Comma Rules

TEST: DO NOT try to answer these using the strategy of putting a comma where there is a “natural pause” or “breath” in the sentence. Instead, begin to practice mentally running down this list of comma rules.

1. Use commas to separate items in a series

If more than two items are listed in a series, they should be separated by commas.

My recipe for buttermilk biscuits includes flour, baking soda, salt, lard, and buttermilk.

Commas should not be placed before the first element or after the last element of a series.

WRONG: My recipe for banana bread includes, flour, baking soda, bananas, sugar, and eggs.

WRONG: Flour, baking soda, sugar, bananas, and eggs, are the ingredients to my banana bread.

2. Use a pair of commas together to set off non-essential phrases and clauses. To test this, read the sentence without what’s between the commas and see if it makes sense.

If a phrase or clause is not necessary to the sentence’s main idea, it should be set off by commas.

Nina, who has never had any formal chef’s training, bakes an excellent cheesecake.

Since the sentence makes sense without the intervening clause, which merely serves as further description of Nina, the clause should be set off by commas.

If a phrase or clause is necessary to the meaning of the sentence, it should not be set off by commas.

WRONG: We crossed, over the Mississippi River, during our vacation.

Since the sentence does not make sense without the intervening clause, the commas are incorrect.

3. Use commas after an introductory dependent clause or transition term.

If a descriptive phrase or clause begins a sentence, it should be set off from the rest of the sentence by a comma.

Having watered his daffodils every day during the drought, Harold was disappointed when aphids destroyed his garden.

After the banquet, Dan and Melissa went dancing.
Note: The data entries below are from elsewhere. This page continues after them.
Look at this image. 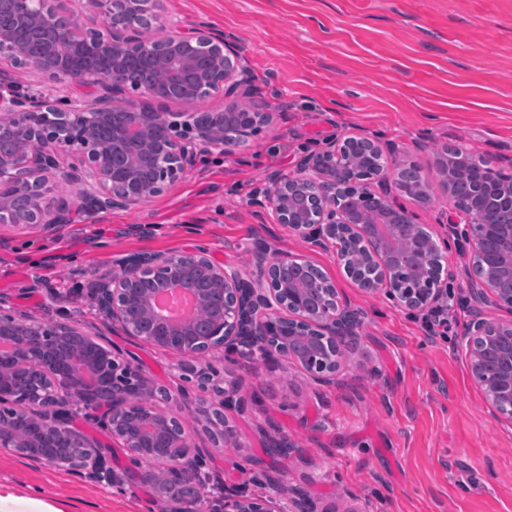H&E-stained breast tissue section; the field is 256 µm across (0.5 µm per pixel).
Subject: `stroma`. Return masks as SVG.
<instances>
[{"label": "stroma", "mask_w": 512, "mask_h": 512, "mask_svg": "<svg viewBox=\"0 0 512 512\" xmlns=\"http://www.w3.org/2000/svg\"><path fill=\"white\" fill-rule=\"evenodd\" d=\"M179 25L244 39L255 106L274 115L247 145L203 151L196 166L134 208L74 211L46 233L0 226V311L95 332L92 290L125 260L205 249L250 276L259 247L304 258L364 315L362 339L336 383H316L280 357L219 352L220 372L245 381L225 406L240 445L195 426L200 389L182 381L174 354L110 329L107 338L151 375L167 398L157 409L191 425L209 487L249 495L303 491L311 512H512V425L497 422L467 374L460 338L474 309L471 280L448 249V295L457 311L446 338L427 336L422 315L345 275L333 252L279 223L265 200L271 178L297 176L302 155L350 135L376 140L388 159L415 165L429 201L388 180L391 199L435 238L452 207L435 156L469 148L512 167V0H163ZM20 96L99 107L104 90L51 80L0 59ZM77 425L109 448L111 472L77 475L0 450V481L50 499L63 512H160L139 464L93 418ZM285 439L288 457L266 452Z\"/></svg>", "instance_id": "stroma-1"}]
</instances>
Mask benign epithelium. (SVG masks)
Segmentation results:
<instances>
[{
    "label": "benign epithelium",
    "instance_id": "7a95c632",
    "mask_svg": "<svg viewBox=\"0 0 512 512\" xmlns=\"http://www.w3.org/2000/svg\"><path fill=\"white\" fill-rule=\"evenodd\" d=\"M23 23L0 32V57L30 64L50 76L111 94L127 88L151 99L185 97L191 82L224 88V109L157 112L150 106L111 110L62 108L43 99L16 112L19 100L10 76L0 71V224H34L46 232L69 220L70 204L55 192L59 179L90 186L79 206L98 212L112 205L136 207L192 168L202 149L248 143L271 112L247 111L252 94L246 48L240 39L211 36L167 23L156 41L142 23H155L160 0H92L103 31L84 34L85 18L70 12L61 22V0H16ZM207 41L210 59L196 58ZM84 159L78 169L65 165ZM299 176L277 177L267 202L280 223L310 243L331 248L346 274L369 295L383 293L412 311H429L448 299L442 279L448 241L422 231L412 212L392 204L369 182L387 178L383 149L366 138L345 137L299 159ZM498 179L469 177L467 160L448 156L441 172L448 193L469 179V198L456 210L467 224H449L458 250L467 255L478 281L471 301L478 310L468 323V375L482 390L496 418L512 422V320H494L486 308L512 310V171ZM180 286L196 297V322L173 323L155 308L160 291ZM99 314L125 333L181 358L179 371L205 393L224 397L244 382L220 376L207 361L219 349L257 350L267 358L288 356L320 382L333 383L361 339L362 313L351 308L334 283L306 260L257 252L250 278L210 259L203 249L167 252L133 263L94 289ZM70 324L46 325L0 313V448L45 464L82 471L109 463L108 451L75 425L73 409L95 418L122 441L155 482L154 464L168 470L165 487L172 512H283L277 498L224 492L208 505L198 478L197 453L189 430L152 401L158 387L143 369L112 346L93 340L86 369L79 370ZM195 421L226 447L239 448L224 417V402L201 399Z\"/></svg>",
    "mask_w": 512,
    "mask_h": 512
}]
</instances>
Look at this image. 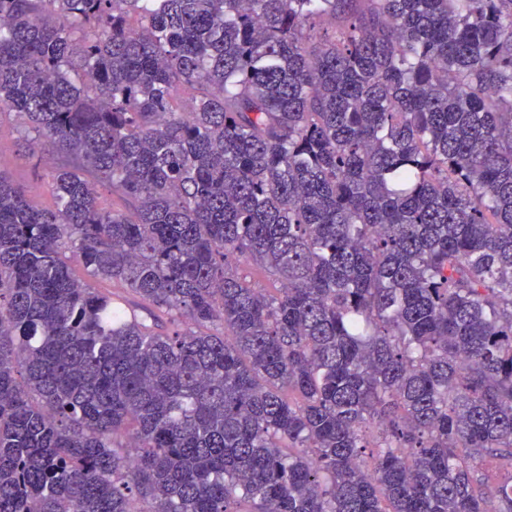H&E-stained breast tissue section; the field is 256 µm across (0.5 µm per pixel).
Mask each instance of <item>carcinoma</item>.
Instances as JSON below:
<instances>
[{
  "label": "carcinoma",
  "instance_id": "cac0c4a2",
  "mask_svg": "<svg viewBox=\"0 0 512 512\" xmlns=\"http://www.w3.org/2000/svg\"><path fill=\"white\" fill-rule=\"evenodd\" d=\"M4 110L0 512H512V0H0ZM17 124L13 115L8 113L0 117V165L4 166L19 184L25 186L34 202L43 208H53L54 198L42 176V170L34 167L38 151L35 156H23L17 152Z\"/></svg>",
  "mask_w": 512,
  "mask_h": 512
}]
</instances>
Notice that the dependent clauses in the beginning of these examples are describing something. The answer to whatever they’re describing MUST come right after the comma.

WRONG: Dripping with grease, Grandma put the casserole on the table.

This is saying that grandma is dripping with grease! Since the introductory phrase is about the casserole, the casserole must be the word after the comma.

RIGHT: Dripping with grease, the casserole sat on the table.

 Don’t forget you can use a comma after a transition term.

However, I don’t think that’s a good idea.

Therefore, Sarah played in the hockey game that afternoon.

Moreover, beavers play a vital role in the ecosystem of a river. 

4. Use commas with FANBOYS to combine two sentences.

For And Nor But Or Yet So

Marta is good at basketball, but she is better at Water Polo.

Cooking good barbecue food takes many hours, and most people don’t have the patience or time for this.

5. Use a comma to end a sentence with a dependent clause.

Jane walked down the pier, laughing the entire way.

The governor enjoyed an afternoon of fly-fishing, a sport popular in Pennsylvania.

6. Commas are used to enter and leave quotes. They always go to the LEFT of the closest quotation mark.

Margaret wrote, “I will never forget you, Hamlet,” on the bathroom wall.

Phillip asked, “Do you want to borrow my car?”

7. Use commas to set off a title after a proper name.  DO NOT use commas if the title comes first.

Dr. Martin Smith, professor of biology at Princeton University, was the speaker at the conference.

Princeton University professor of biology Dr. Martin Smith was the speaker at the conference.

Traps

Separating two sentences with a comma but without one of the fanboys.
 
            WRONGCraig loves to ride his bike to work, therefore, he doesn’t think he needs a car.

The part to the left of the first comma is a sentence. The part to the right of the second comma is a sentence. To connect two sentences with a comma you must use the FANBOYS.
 
            WRONGCooking paella involves many ingredients, none of the ingredients are more important than the salt.

Again, this is two sentences connected by a comma, but with no FANBOYS.